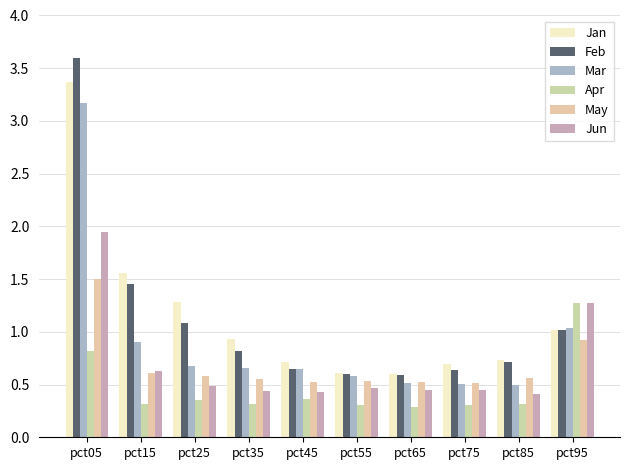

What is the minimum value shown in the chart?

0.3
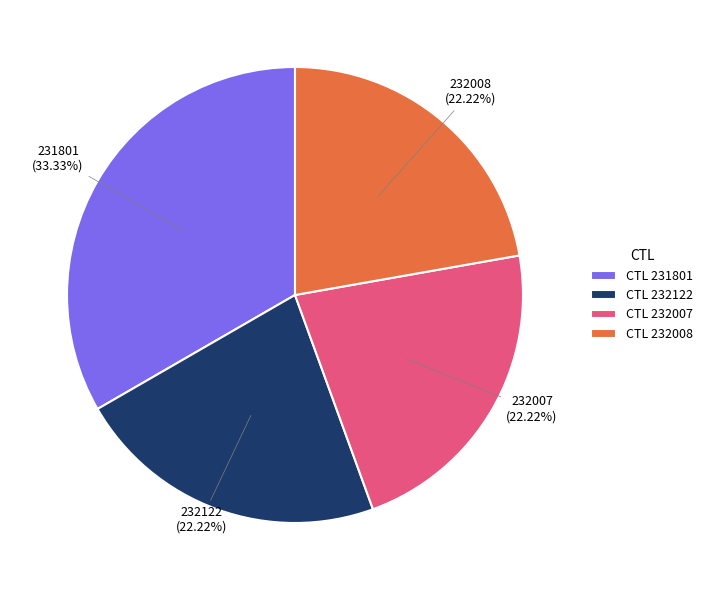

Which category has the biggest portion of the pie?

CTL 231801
...
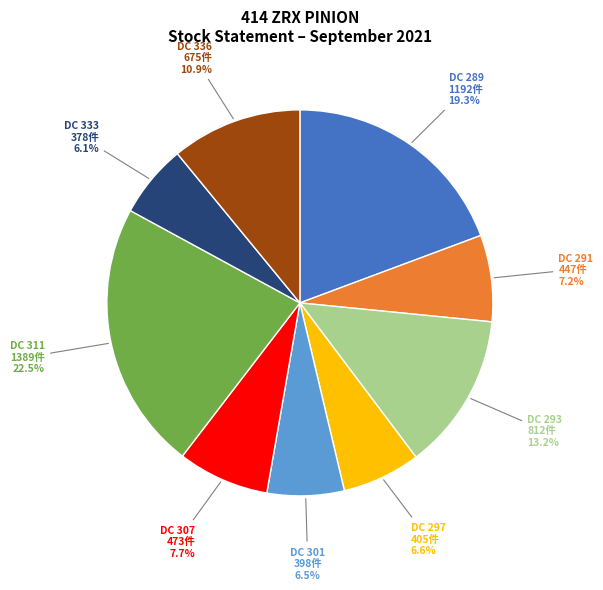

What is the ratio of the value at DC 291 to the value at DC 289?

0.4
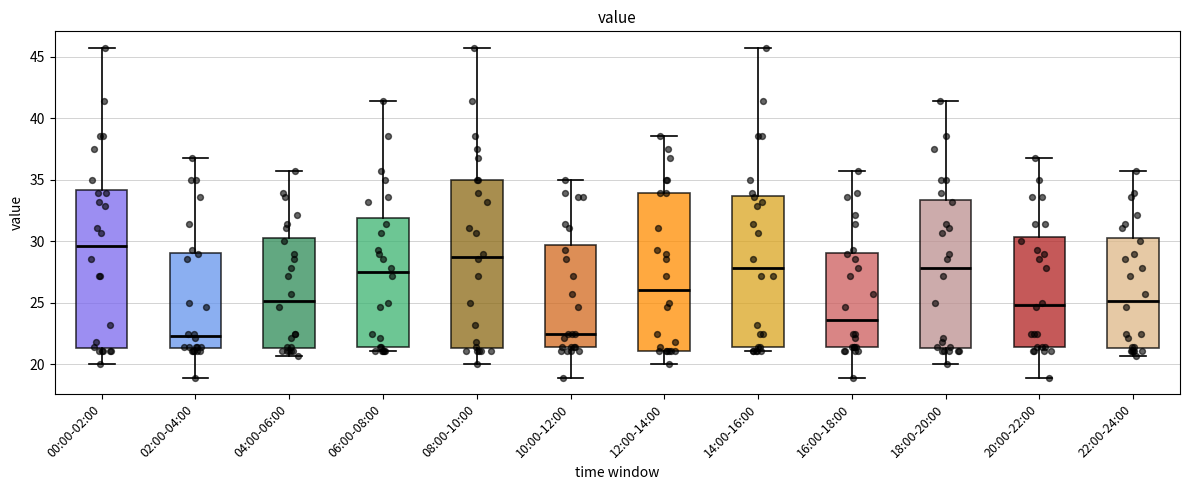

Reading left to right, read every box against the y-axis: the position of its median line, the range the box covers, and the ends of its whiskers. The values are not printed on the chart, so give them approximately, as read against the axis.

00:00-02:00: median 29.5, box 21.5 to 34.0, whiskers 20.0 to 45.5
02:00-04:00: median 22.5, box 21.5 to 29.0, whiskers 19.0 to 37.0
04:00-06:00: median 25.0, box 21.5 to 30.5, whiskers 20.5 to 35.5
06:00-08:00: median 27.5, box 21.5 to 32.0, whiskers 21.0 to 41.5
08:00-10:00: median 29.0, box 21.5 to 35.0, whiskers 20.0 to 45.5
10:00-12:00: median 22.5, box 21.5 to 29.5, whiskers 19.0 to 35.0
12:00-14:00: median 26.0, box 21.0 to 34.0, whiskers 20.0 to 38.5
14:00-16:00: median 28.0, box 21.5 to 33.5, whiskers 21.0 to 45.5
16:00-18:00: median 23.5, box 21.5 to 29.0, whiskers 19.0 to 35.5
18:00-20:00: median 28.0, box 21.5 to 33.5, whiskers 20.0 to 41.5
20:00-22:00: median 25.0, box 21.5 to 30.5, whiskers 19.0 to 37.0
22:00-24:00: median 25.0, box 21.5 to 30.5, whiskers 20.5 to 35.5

Problem: Could you give the part of the material that opens with the line containing "What is the minimum value shown in the chart?" and closes with the line containing "Which category has" as a JSON list of strings, one string per line, with blank lines and the pictures left out?

Exercise solution:
[
  "What is the minimum value shown in the chart?",
  "0.3",
  "Which category has the biggest portion of the pie?"
]